Member States will have to set up collection systems for waste electrical and electronic equipment (WEEE) and electronic equipment, take measures so that the waste electronics is collected separately and achieve a binding target of 4 kg per capita/per year for the separate collection of WEEE from private households. All costs from the collection points to the environmentally sound treatment, re-use and recycling will be covered by producers for their own products.
They will have to provide a financial guarantee at the moment a new product is put on the market. This financial guarantee shall ensure that the management of the waste will be paid by the producer once the equipment reaches its end of life.
The producer will, however, also have the choice of either managing the waste on an individual basis or participating in collective schemes. This is an important departure from existing schemes where producers pay a flat rate contribution for the recycling of waste from so-called historical products.
Such schemes are still necessary to collect funds for the recycling of old products for which no provisions have been made at the time when they were put on the market and, for these products, this system will continue to apply for a certain time. However, once the new rules will be fully implemented, producers who design their products for re-use and recycling will be rewarded by lower costs for the treatment of their waste.

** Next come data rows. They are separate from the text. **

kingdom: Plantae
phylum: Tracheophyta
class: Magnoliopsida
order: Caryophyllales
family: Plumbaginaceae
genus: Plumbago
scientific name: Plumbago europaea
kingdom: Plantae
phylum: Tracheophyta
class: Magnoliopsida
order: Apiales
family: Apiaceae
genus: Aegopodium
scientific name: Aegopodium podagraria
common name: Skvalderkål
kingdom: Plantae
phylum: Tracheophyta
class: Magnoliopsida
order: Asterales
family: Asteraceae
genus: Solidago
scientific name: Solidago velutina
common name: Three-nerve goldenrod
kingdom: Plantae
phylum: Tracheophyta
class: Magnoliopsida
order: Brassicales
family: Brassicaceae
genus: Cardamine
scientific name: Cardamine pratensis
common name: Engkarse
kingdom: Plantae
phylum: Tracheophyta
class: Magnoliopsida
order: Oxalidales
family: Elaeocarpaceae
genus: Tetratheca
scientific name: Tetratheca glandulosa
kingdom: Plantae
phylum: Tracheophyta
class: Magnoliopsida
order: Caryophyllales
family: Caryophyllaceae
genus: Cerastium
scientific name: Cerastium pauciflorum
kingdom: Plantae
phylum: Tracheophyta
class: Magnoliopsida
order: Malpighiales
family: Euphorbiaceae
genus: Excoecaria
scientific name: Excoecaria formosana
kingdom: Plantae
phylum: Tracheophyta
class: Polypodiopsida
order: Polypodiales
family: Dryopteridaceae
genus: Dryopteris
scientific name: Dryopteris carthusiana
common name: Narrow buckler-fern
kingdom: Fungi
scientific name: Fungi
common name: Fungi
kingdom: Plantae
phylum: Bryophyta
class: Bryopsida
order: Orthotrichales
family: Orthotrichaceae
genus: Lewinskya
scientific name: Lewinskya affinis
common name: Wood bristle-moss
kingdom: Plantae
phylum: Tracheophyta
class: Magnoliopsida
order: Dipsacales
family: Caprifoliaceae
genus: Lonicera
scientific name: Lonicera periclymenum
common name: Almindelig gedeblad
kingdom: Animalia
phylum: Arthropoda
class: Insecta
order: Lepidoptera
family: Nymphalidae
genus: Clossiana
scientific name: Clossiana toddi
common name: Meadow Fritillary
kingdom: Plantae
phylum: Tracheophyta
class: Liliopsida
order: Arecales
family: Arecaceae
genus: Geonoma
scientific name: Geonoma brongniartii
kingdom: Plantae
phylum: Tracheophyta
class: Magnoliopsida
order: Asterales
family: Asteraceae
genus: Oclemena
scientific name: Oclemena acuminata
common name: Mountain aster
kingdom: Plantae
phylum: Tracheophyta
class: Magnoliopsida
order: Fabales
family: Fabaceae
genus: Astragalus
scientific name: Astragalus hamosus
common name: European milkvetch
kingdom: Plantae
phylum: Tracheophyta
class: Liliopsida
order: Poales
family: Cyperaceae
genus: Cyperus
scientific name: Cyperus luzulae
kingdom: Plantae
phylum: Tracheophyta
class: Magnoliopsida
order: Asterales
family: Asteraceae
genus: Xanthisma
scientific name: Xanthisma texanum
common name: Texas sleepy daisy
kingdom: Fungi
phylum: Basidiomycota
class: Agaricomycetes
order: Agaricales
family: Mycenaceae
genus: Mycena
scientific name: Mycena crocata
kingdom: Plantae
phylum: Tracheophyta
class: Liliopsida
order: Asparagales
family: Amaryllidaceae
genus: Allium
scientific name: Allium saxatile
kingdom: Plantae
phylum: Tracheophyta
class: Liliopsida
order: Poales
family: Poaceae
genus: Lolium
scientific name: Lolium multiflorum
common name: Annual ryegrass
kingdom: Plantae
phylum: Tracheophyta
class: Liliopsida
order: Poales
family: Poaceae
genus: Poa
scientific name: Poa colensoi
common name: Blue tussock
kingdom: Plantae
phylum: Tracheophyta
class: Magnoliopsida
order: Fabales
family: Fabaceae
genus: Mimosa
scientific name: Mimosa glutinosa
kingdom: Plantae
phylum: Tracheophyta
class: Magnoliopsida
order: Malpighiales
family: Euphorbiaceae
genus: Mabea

The Parliament and the Council also agreed to a ban on four heavy metals (lead, cadmium, mercury and hexavalent chromium) and the brominated flame retardants PBB and PBDE from 1July 2006. Existing national measures on these substances can continue to apply until that date, by which they have to be replaced by the new Community rules. A list of exemptions for certain applications for which currently there is no technical replacement shall be reviewed periodically with a view to progressively reducing these exemptions.